> **The problem**: In the passage on the Parque Royal favela, what did Fernandinho reply when asked where the dividing line between right and wrong is?

> **Document segment**:
■ ■ ■ ■

This New Yorker article on the Parque Royal favela in Rio tells of a drug lord who allied himself with an evangelical pastor who admits he pretends to cast out demons from the assorted dealers of the island. Like any tyrant, the drug king has attempted to limit freedom of religion and has has forbidden practice of candomble, as well as umbanda and macumba, and even Kardecism and spiritism, which actually are based strongly in Christianity, saying they are all akin to devil worship. They are also religions that acknowledge and respect African traditions and are creative, original, uniquely Brazilian in detail, culturally connected and powerful and, surprise, even have strong woman as leaders and practitioners. But the drug lord says these religions are devil worship, and you can be hacked to death if you're caught at them on his watch.

"The writer pointed out the contradiction between Fernandinho's religious faith and his continued life as a drug trafficker. He asked, “For you, where is the dividing line between right and wrong?” Fernandinho smiled, and said, “Who's deciding?”"

Anyway, the jar is too beautiful to smash.

Monday, October 12, 2009

Bamalam!

When you try new things, you learn more about yourself, like that you suck as a DJ. The only way I could have sucked more as a DJ is if I'd woken up at 7:30 a.m. and started blasting Ram Jam's "Black Betty" from a 40-foot tower of speakers. Somebody beat me to that one.

(As usual, names changed not out of some creepy George Bush homage, but because innocent people may not want to have their real names associated with my fake name in public.) What happened was the Handyman got offered an extra-long set at this sort of um festival thing I go to, a mini-Burning Man, and he asked if anyone wanted to help, and I was all me, me, pick me! Except that my computer skills are barely at a functional level, I'm actually afraid of most technology because I'm sure I'll just break something expensive, and the music I like is kind of like, well, music not many people like.

■ ■ ■ ■

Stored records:
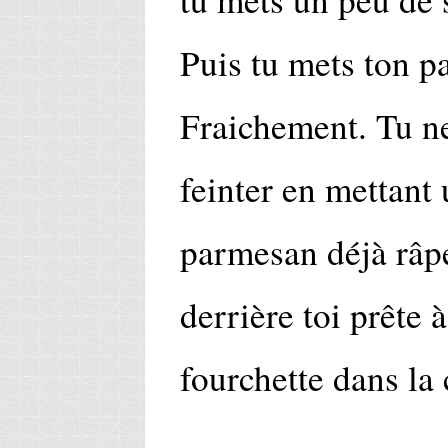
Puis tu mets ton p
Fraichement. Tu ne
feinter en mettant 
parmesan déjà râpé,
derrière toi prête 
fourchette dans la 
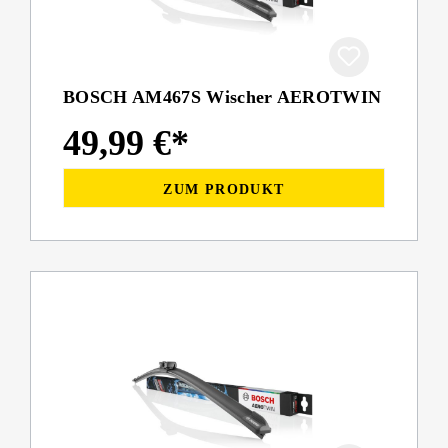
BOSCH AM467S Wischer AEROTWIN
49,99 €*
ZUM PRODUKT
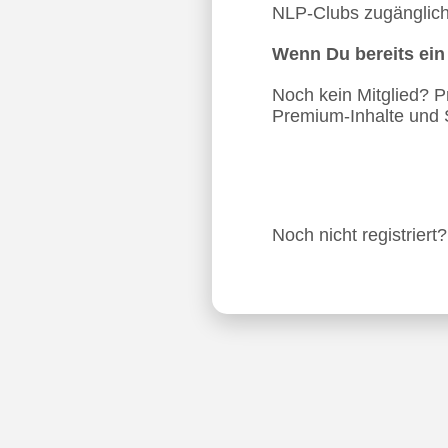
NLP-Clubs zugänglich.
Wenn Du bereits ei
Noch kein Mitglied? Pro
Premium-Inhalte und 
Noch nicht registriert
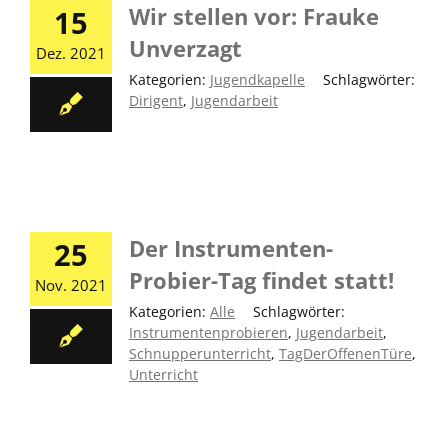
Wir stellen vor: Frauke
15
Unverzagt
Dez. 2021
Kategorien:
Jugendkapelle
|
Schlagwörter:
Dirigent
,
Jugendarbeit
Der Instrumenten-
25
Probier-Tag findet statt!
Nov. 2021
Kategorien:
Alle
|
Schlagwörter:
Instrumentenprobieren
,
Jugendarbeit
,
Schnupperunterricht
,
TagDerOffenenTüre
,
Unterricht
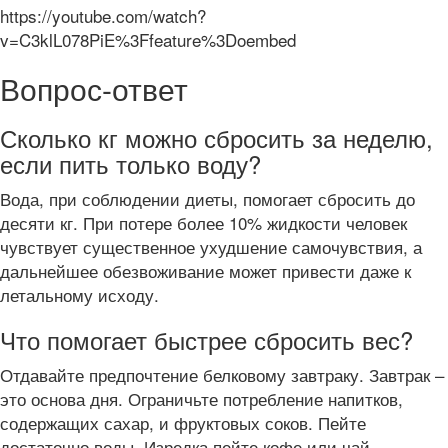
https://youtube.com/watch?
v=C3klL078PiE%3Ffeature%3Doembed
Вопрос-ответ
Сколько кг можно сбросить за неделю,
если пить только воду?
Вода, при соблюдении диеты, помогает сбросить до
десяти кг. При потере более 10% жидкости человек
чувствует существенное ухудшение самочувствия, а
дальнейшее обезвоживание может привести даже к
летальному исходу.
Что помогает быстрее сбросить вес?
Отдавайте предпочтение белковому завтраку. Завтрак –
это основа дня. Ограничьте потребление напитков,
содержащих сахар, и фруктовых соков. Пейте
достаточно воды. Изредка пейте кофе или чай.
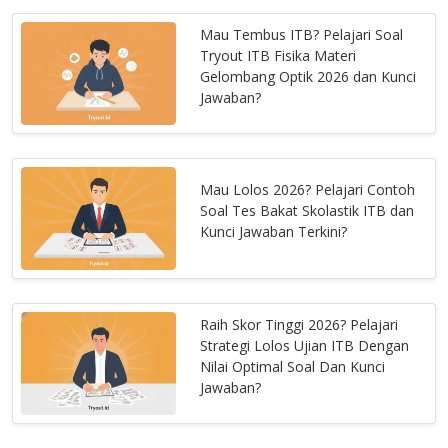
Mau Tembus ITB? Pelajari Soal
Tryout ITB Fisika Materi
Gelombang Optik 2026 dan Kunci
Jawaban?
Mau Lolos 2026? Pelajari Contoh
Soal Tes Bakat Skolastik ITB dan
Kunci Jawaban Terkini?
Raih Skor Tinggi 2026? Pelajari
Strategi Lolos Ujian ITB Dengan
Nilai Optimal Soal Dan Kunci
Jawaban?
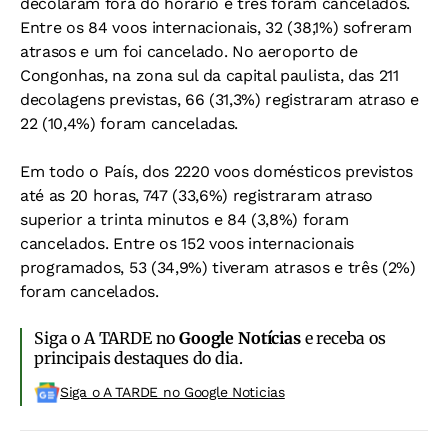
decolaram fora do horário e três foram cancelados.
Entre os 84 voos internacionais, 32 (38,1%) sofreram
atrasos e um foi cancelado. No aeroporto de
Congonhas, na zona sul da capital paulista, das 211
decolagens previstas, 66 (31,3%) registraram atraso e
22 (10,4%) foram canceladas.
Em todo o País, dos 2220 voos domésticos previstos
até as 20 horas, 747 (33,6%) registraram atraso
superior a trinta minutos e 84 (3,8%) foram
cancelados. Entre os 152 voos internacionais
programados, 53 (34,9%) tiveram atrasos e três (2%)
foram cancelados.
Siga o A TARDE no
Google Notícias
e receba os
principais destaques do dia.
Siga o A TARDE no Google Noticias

■ ■ ■ ■

> **Reply to the exercise**: "Who's deciding?"